Requirements:
Render the listing, starting at the line that contains "Document page, 1241x1754 pixels." and ending at the line that contains "814, 1116, 939]", as a two-column CSV with columns input and output, one row per text and its answer. Put each in a single quoted field, with line breaks turned into spaces.

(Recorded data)
(begin)

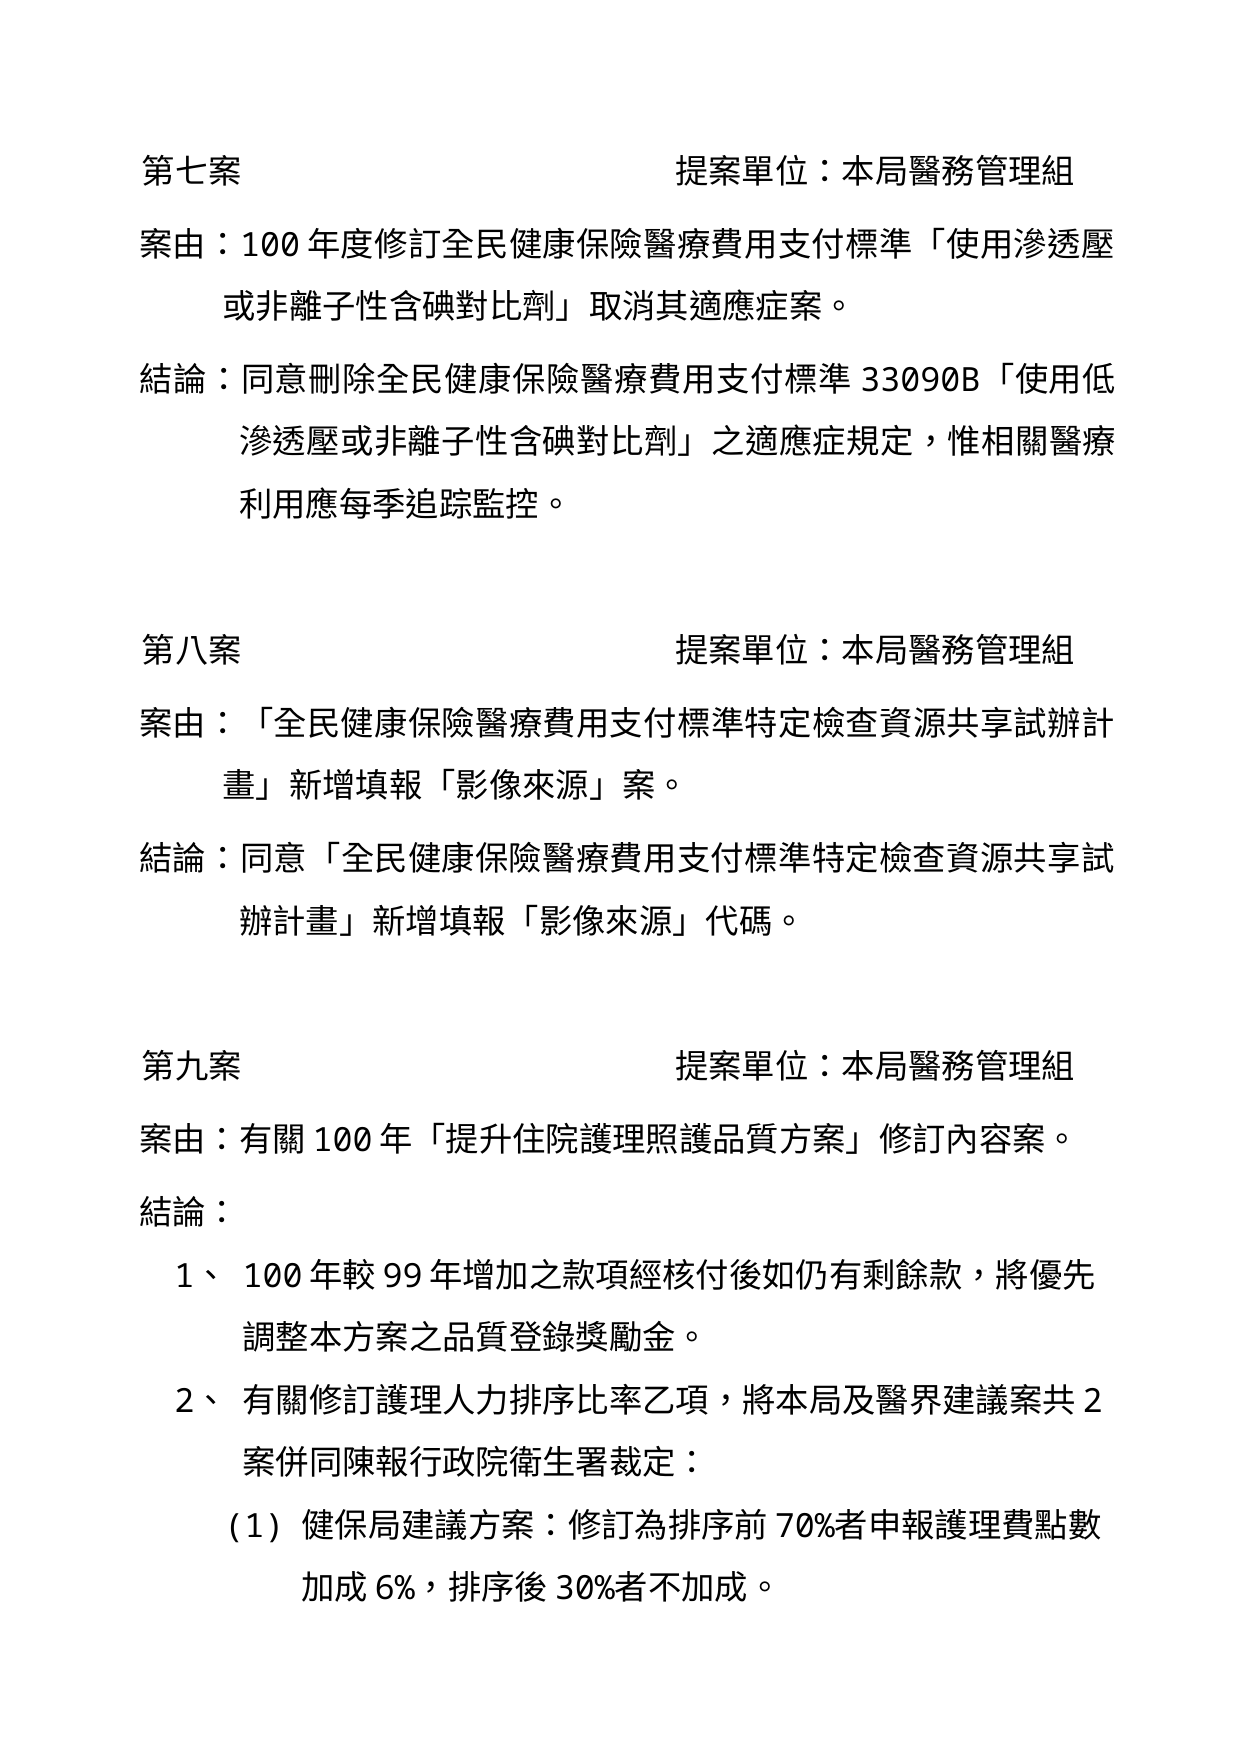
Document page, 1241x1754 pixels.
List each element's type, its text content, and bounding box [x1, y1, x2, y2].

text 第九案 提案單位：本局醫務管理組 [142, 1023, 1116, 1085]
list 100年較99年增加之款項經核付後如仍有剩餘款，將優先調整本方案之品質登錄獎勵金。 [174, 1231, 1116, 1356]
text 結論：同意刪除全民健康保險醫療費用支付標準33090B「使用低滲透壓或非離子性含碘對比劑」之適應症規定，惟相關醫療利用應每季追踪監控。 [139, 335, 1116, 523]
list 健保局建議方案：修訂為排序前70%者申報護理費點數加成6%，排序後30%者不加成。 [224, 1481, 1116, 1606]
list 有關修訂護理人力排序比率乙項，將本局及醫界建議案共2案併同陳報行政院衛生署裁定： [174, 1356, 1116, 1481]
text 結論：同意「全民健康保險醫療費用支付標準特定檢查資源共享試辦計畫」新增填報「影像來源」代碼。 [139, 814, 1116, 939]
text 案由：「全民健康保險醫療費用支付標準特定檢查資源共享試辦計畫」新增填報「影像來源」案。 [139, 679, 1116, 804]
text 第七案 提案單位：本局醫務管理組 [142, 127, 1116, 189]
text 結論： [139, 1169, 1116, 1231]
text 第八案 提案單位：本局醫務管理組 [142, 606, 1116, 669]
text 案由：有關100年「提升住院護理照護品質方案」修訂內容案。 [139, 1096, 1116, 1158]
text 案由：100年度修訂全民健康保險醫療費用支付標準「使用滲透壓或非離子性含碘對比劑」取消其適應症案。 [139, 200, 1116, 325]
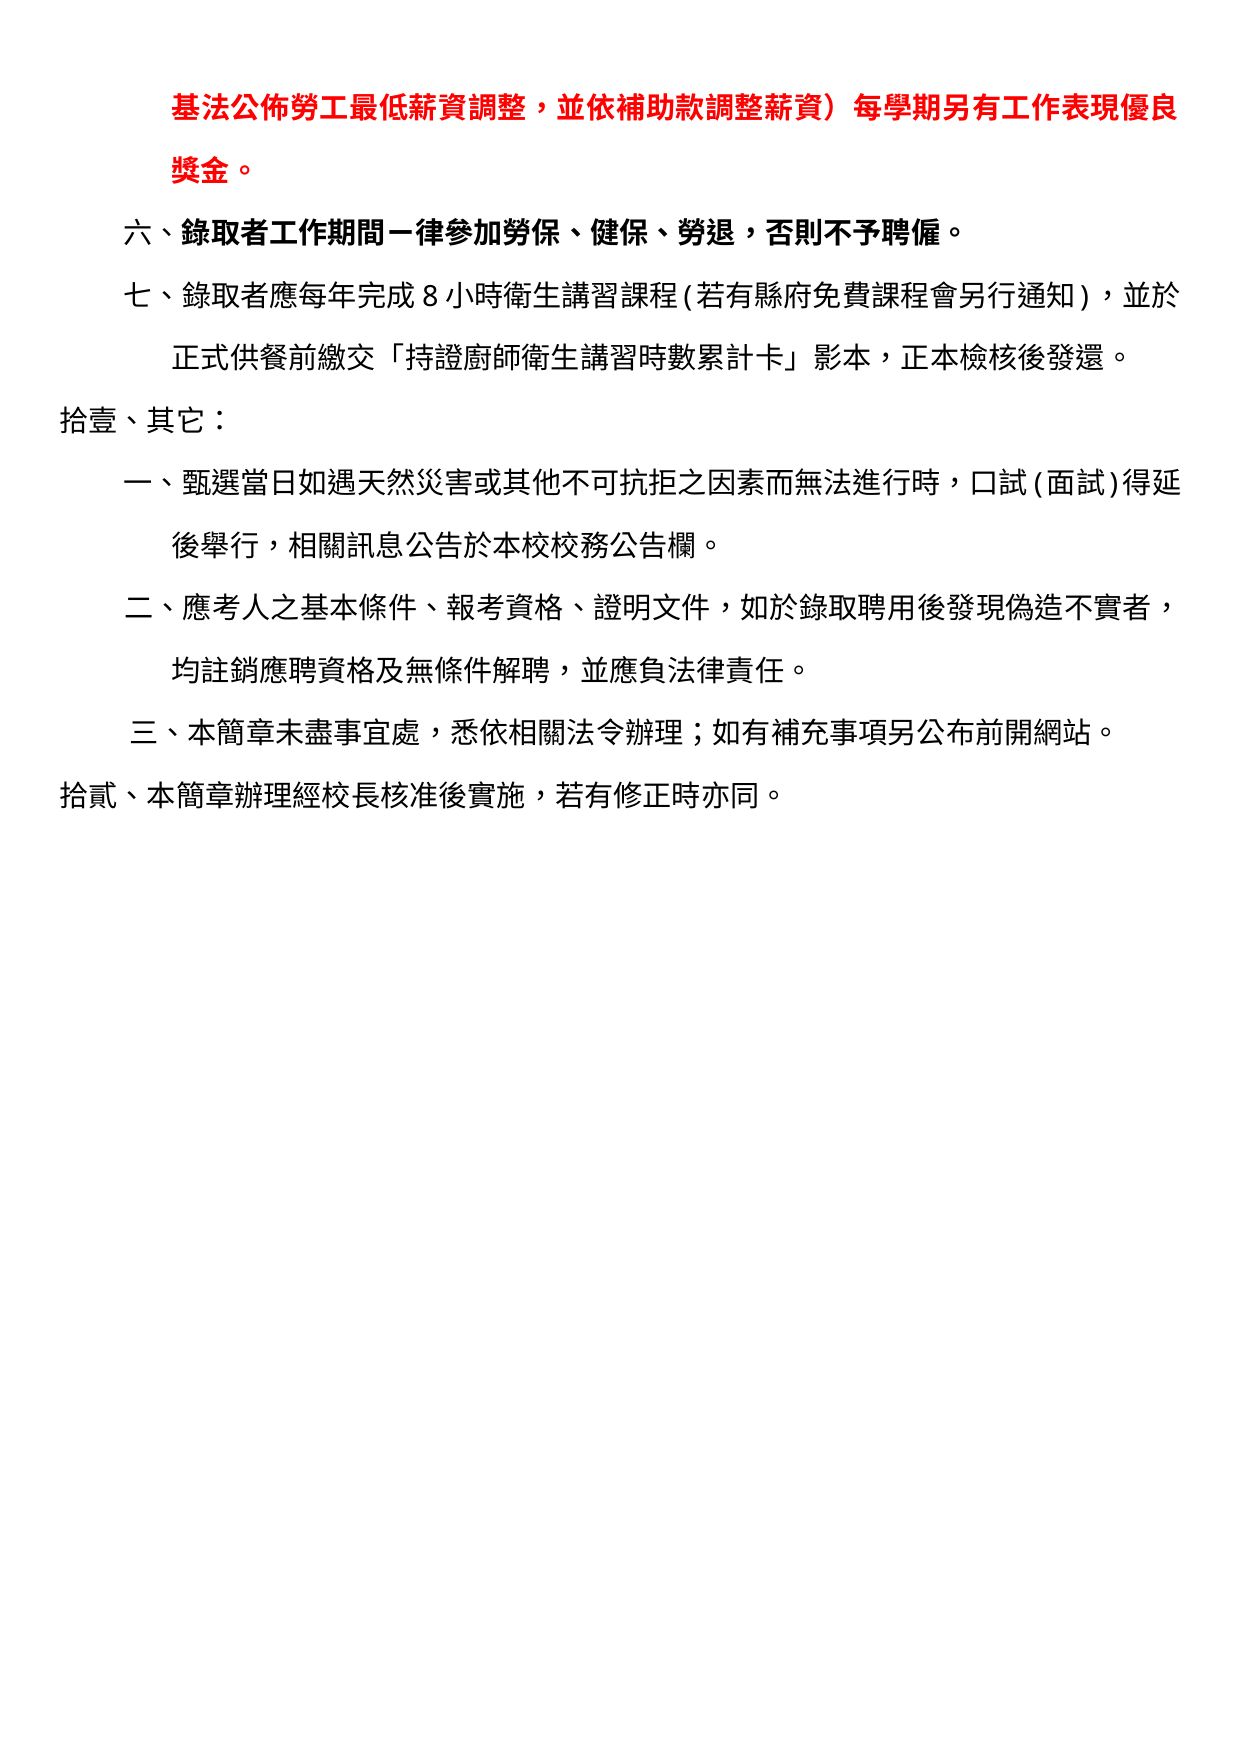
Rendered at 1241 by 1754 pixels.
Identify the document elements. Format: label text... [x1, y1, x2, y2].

(end)
(begin)

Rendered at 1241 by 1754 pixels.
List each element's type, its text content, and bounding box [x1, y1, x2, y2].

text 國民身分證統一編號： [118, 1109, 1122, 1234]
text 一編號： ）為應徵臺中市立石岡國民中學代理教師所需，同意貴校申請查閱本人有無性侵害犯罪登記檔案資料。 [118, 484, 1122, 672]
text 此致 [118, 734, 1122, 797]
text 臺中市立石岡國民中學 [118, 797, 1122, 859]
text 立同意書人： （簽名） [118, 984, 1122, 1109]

(end)

Correct output:
input,output
"Document page, 1241x1754 pixels. List each element's type, its text content, and bounding box [x1, y1, x2, y2].","text 第九案 提案單位：本局醫務管理組 [142, 1023, 1116, 1085] list 100年較99年增加之款項經核付後如仍有剩餘款，將優先調整本方案之品質登錄獎勵金。 [174, 1231, 1116, 1356] text 結論：同意刪除全民健康保險醫療費用支付標準33090B「使用低滲透壓或非離子性含碘對比劑」之適應症規定，惟相關醫療利用應每季追踪監控。 [139, 335, 1116, 523] list 健保局建議方案：修訂為排序前70%者申報護理費點數加成6%，排序後30%者不加成。 [224, 1481, 1116, 1606] list 有關修訂護理人力排序比率乙項，將本局及醫界建議案共2案併同陳報行政院衛生署裁定： [174, 1356, 1116, 1481] text 結論：同意「全民健康保險醫療費用支付標準特定檢查資源共享試辦計畫」新增填報「影像來源」代碼。 [139, 814, 1116, 939]"